When they move into the realm of the Buddha bowl, they can become part and parcel of a plant-based diet.

While there might be a myth of Buddha walking around and carrying his bowl of food, the term may also refer to the wide bowl and mound of ingredients that make up a Buddha bowl, and an apparent mimicking of his chubby belly.

At the same time, power bowls can play a role in helping people become familiar with less well-known ingredients such as quinoa, freekeh (roasted green wheat), buckwheat and spices such as cardamom, za’atar and sumac.

                                                                                                                             Local bowls
As for area restaurants, Boston Pizza has a power bowl and a barbacoa burrito bowl: the former is salmon or chicken with brown rice, quinoa, spinach, guacamole, beets and roasted red peppers; the latter, barbecued beef, “fire-roasted” corn, onions, peppers, cherry tomatoes, jalapeños, Cheddar cheese and sour cream.
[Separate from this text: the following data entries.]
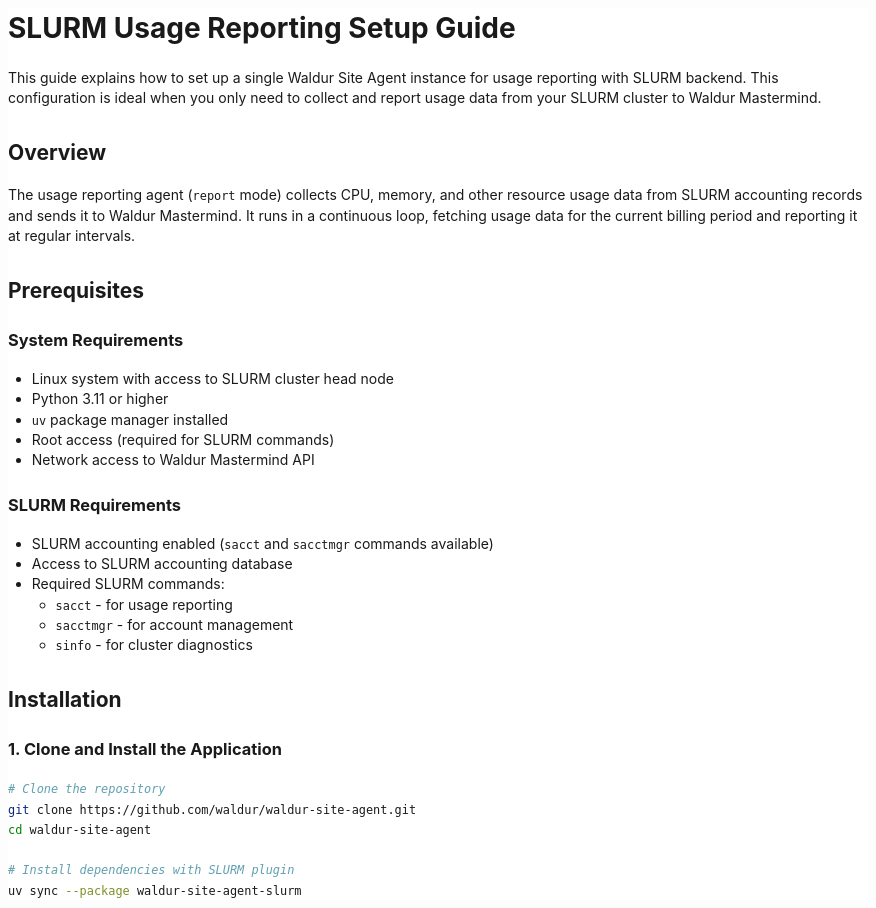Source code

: 


# SLURM Usage Reporting Setup Guide

This guide explains how to set up a single Waldur Site Agent instance for usage reporting with SLURM backend.
This configuration is ideal when you only need to collect and report usage data from your SLURM cluster to
Waldur Mastermind.

## Overview

The usage reporting agent (`report` mode) collects CPU, memory, and other resource usage data from SLURM
accounting records and sends it to Waldur Mastermind. It runs in a continuous loop, fetching usage data for
the current billing period and reporting it at regular intervals.

## Prerequisites

### System Requirements

- Linux system with access to SLURM cluster head node
- Python 3.11 or higher
- `uv` package manager installed
- Root access (required for SLURM commands)
- Network access to Waldur Mastermind API

### SLURM Requirements

- SLURM accounting enabled (`sacct` and `sacctmgr` commands available)
- Access to SLURM accounting database
- Required SLURM commands:
  - `sacct` - for usage reporting
  - `sacctmgr` - for account management
  - `sinfo` - for cluster diagnostics

## Installation

### 1. Clone and Install the Application

```bash
# Clone the repository
git clone https://github.com/waldur/waldur-site-agent.git
cd waldur-site-agent

# Install dependencies with SLURM plugin
uv sync --package waldur-site-agent-slurm
```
It’s served with ancho-chipotle sauce, guacamole and tops either quinoa or brown rice.

Of course, a visit to Vijittra Thai will reveal various curries and Thai dishes and their multiplicity of ingredients – from cashews to scallions – along with the national pad Thai chock full of your choice of chicken, beef, tofu plus delectable rice noodles, egg, bean sprouts, green onion and ground roasted peanuts.

Malai Kofta at Himalayan Indian Cuisine could also be construed as a bowl: spices and minced vegetables and cheese balls are intermingled in a cream sauce, while Friendly’s prepares a chicken stir fry with seasonal vegetables mixed with teriyaki sauce served on a bed of rice or noodles.

It’s the same with Chinese restaurants:  Maison di Xin has a Buddha’s Delight that is stir-fried tofu with mixed vegetables among other dishes that, for all intents and purposes, are essentially bowls. New Ruby House has a bowl of Singapore vermicelli noodles with shrimp, BBQ pork and bean sprouts with curry.

Further out of town, a venue such as OCCO in Orleans prepares tuna poke bowls packed with basmati rice, pickled ginger, edamame, a nori wonton and zesty jalapeño-lime mayonnaise.

They also serve their signature bowls with a choice of protein and a heaping helping of a wide range of ingredients from pickled onions and Asian cucumbers that embellish chicken teriyaki, honey-soy salmon or sesame tofu.

Whether you gobble them down at a restaurant or put them together in your own kitchen, power bowls are a satisfying and often healthy way to enjoy unique combinations of ingredients that comfort and nourish.